What color is uterine bleeding?

What color is uterine bleeding?

Abnormal uterine bleeding unrelated to menstruation can occur in girls at any age from menarche to menopause. Refers to the overflow of blood from the cervix or from the uterine cavity. The menstrual period loses its normal regular cycle, and is replaced by excessive menstrual flow at varying frequencies, prolonged menstruation, or irregular uterine bleeding, which sometimes stops and sometimes flows, and sometimes the amount of blood is more or less. Anovulatory blood supply is generally painless, and excessive blood loss is often accompanied by anemia.

Abnormal uterine bleeding occurs, and the color may be red, dark red, or grayish black. Under normal circumstances, the menstrual period is dark red or dark red, and the menstrual cycle and amount are relatively regular. If there is abnormal vaginal bleeding, and the bleeding significantly exceeds the menstrual amount, the color is bright red, and it is accompanied by varying degrees of abdominal pain, back pain and other symptoms, or the color is dark and continuous, it is recommended to go to the hospital in time for relevant examinations to see the cause of the abnormal uterine bleeding and treat it symptomatically. Abnormal uterine bleeding may be caused by uterine wall disease, ovulation disorder, uterine intrauterine polyps, adenomyosis, endocrine disease, cervical disease, coagulation disorder and other factors. It is necessary to undergo six hormone tests, gynecological ultrasound, cervical screening, thyroid hormone test, kidney function test, coagulation test, and hysteroscopy to identify the cause of abnormal bleeding and treat it with medication.

Key clinical symptoms:

1. Ovulation bleeding: Due to the decrease in estrogen levels before ovulation, a small amount of vaginal bleeding can be seen during ovulation.

2. Premenstrual bleeding: There is a small amount of vaginal bleeding a few days before menarche, and then normal menstruation occurs. This type of bleeding is caused by incomplete corpus luteum deficiency and insufficient estrogen and estrogen metabolism.

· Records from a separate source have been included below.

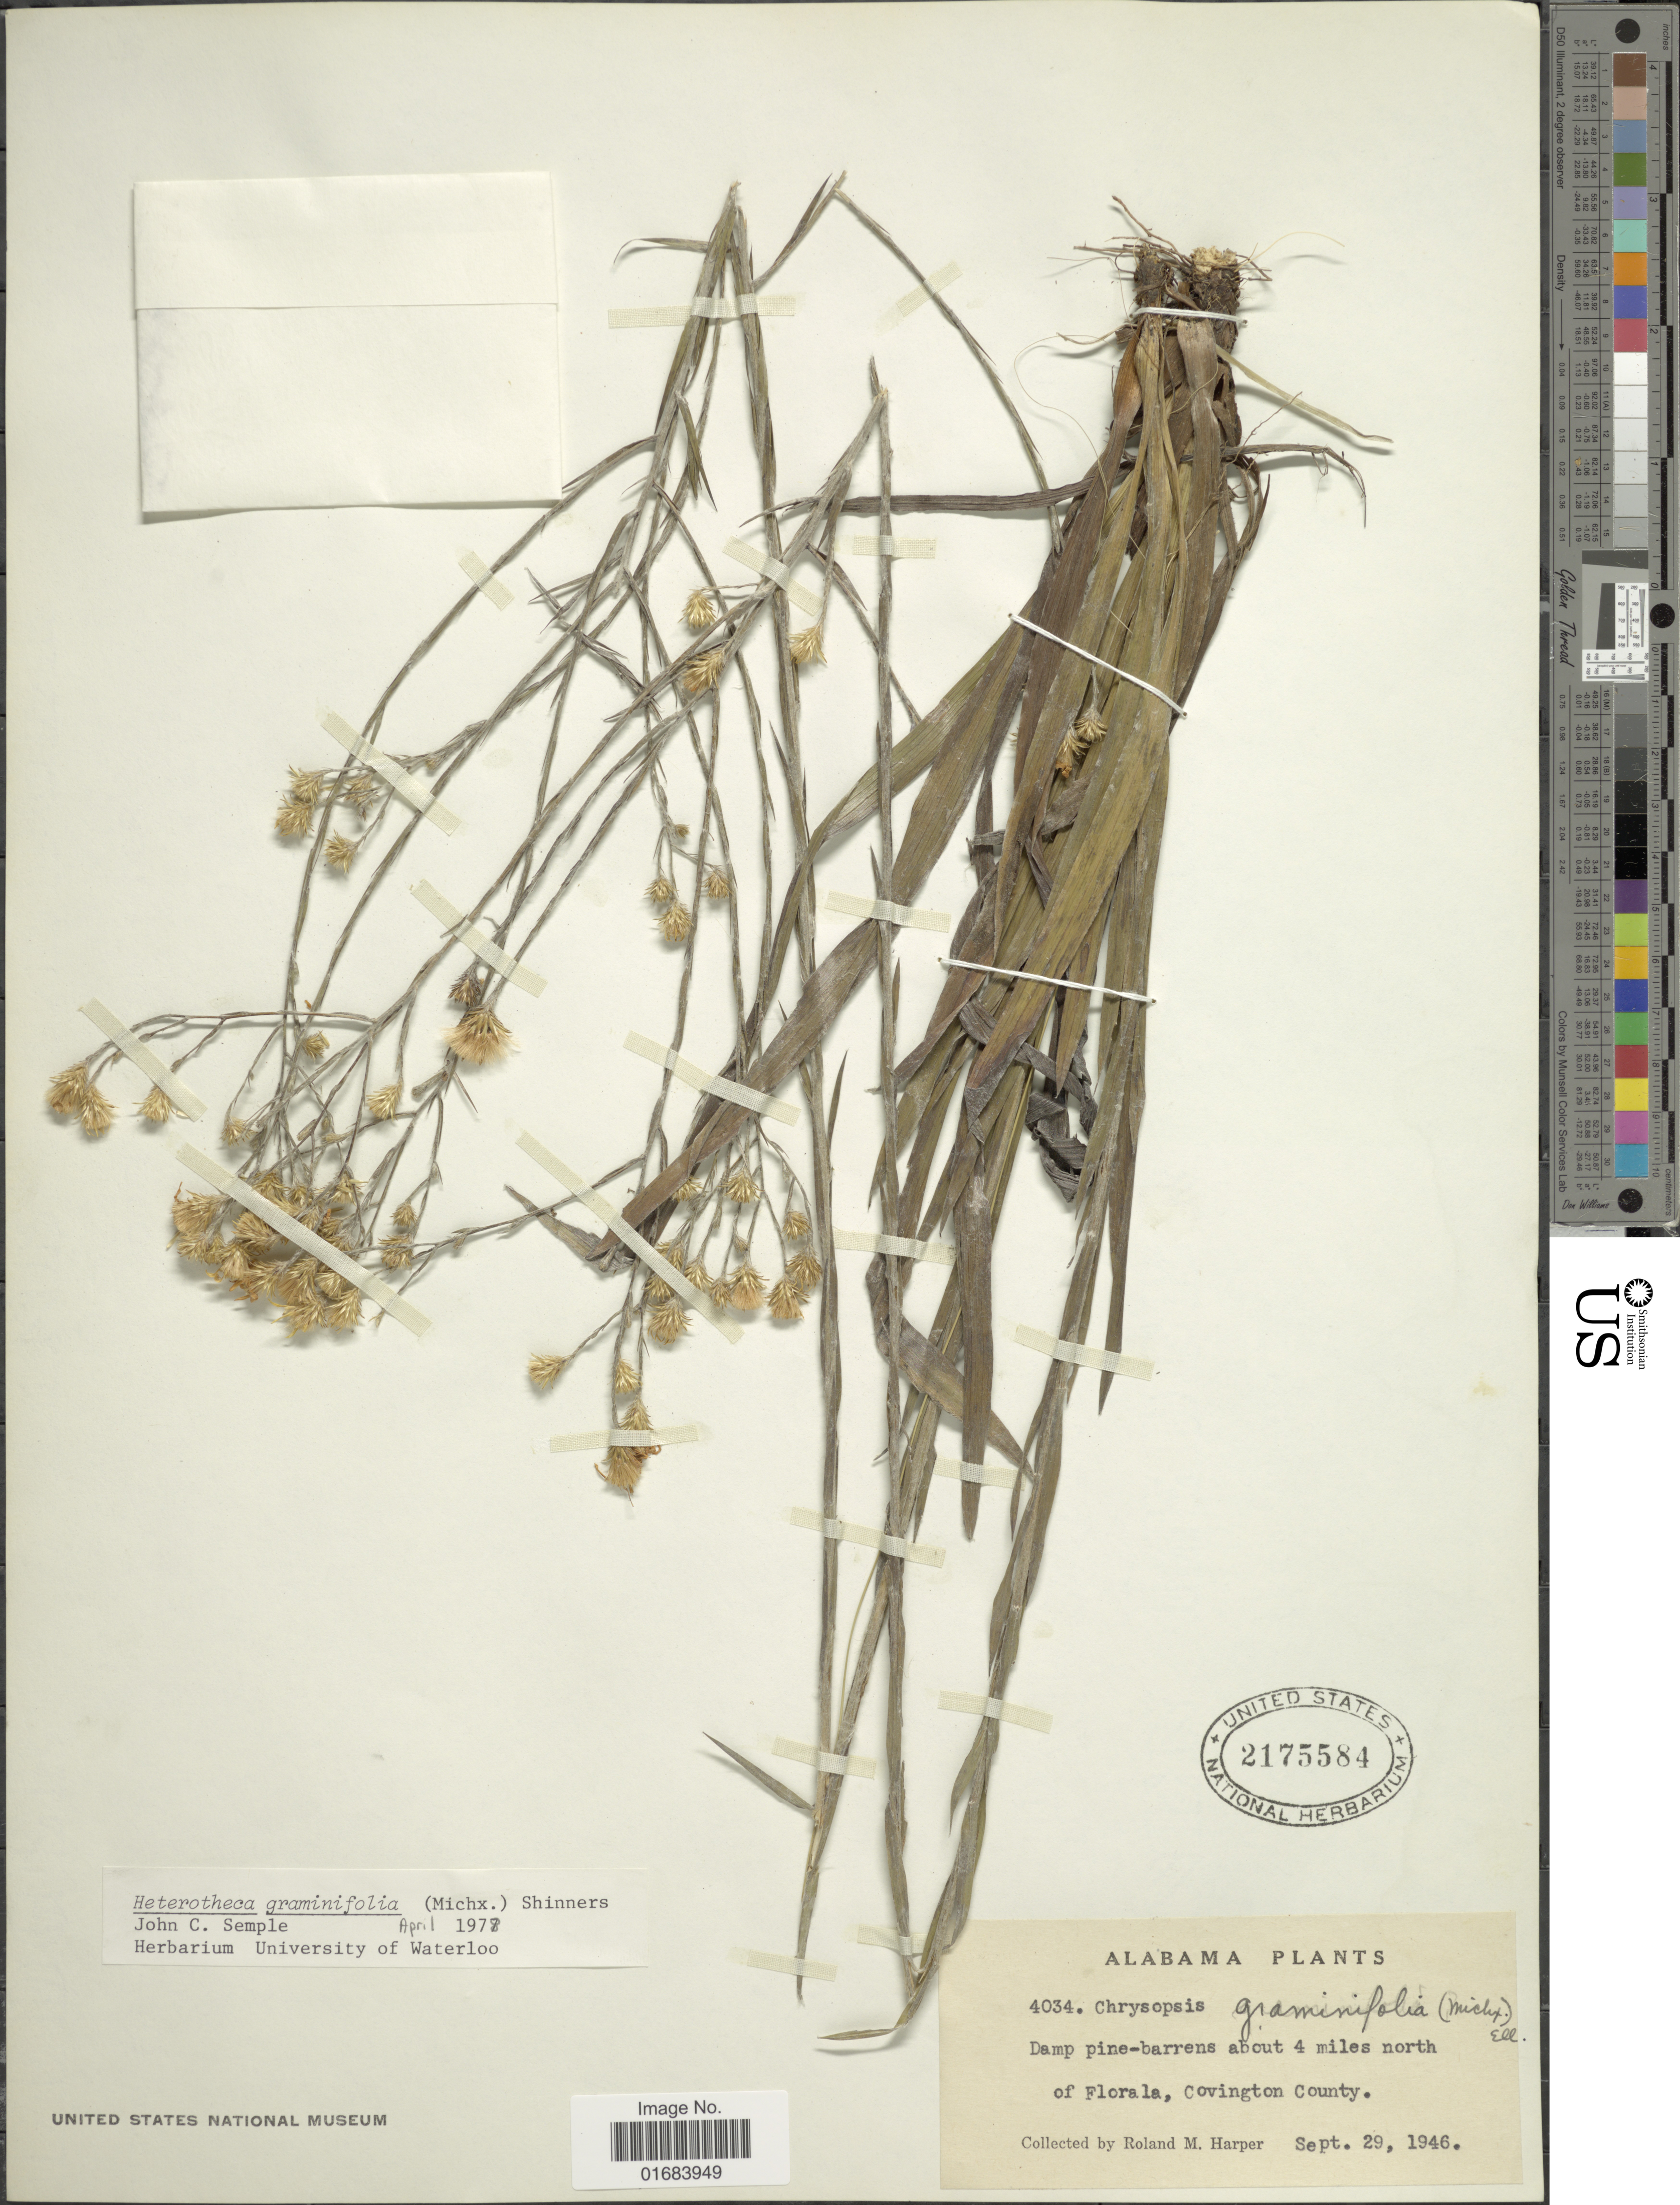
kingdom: Plantae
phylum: Tracheophyta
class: Magnoliopsida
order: Asterales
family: Asteraceae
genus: Pityopsis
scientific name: Pityopsis graminifolia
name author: (Michx.) Nutt.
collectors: R. M. Harper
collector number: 4034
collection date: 1946-09-29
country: United States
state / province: Alabama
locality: About 4 miles north of Florala, Covington County.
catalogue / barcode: US 2175584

3. Postmenstrual bleeding: The initial stage of the menstrual period is normal, but the duration of bleeding increases in the middle and late stages. This type of bleeding is caused by incomplete exfoliation of the uterine wall, and its histological characteristics are the presence of incompletely exfoliated metabolic endometrium mixed with early reproductive endometrium. This is mainly due to the slow regression of progesterone and the continuous metabolism of estrogen.

4. Bleeding caused by uterine wall proliferation: It is a typical anovulatory bleeding. Because the egg continues to exist and metabolizes a certain amount of female hormones, the uterine wall proliferates abnormally, and the uterine wall often becomes too long and glandular cystic.

5. Bleeding caused by incomplete uterine wall: This is a type of abnormal bleeding that is more common in the follicular phase. The reproductive and follicular phase changes of the uterine wall may exist at the same time. It is caused by imbalance in estrogen metabolism.

3. Inspection:

1. Color Doppler ultrasound (TVCDS) inspection:

TVCDS is a minimally invasive diagnostic method with simple operation. It can objectively and clearly display the status of the uterine wall and bilateral adnexa, providing powerful and reliable information for disease diagnosis. It can be operated repeatedly, continuously and dynamically observe the uterine wall, and grasp its changes. It is of great significance in the diagnosis of uterine wall diseases.

(ii) Hysteroscopic surgery (HS):

HS can observe the structure inside the uterine cavity and, relying on the magnification effect of the scope, accurately distinguish uterine cavity lesions, especially the precise positioning of puncture biopsy and identification of subtle or focal endometrial lesions, which cannot be compared with simple diagnostic curettage.

3. Diagnostic curettage:

Used for married women, it can understand the size and shape of the uterine cavity, whether the uterine wall is smooth, whether the softness is consistent, and the characteristics and quantity of the scrapings. Scraping the tissue for pathological examination can confirm the diagnosis.

(IV) Temperature measurement during ovulation:

The anovulatory type presents a monophasic electrical curve; the ovulatory type presents a biphasic curve.

(V) Examination of cervical mucus crystals:

The appearance of fern-like crystals before menstruation is a reminder of non-ovulation.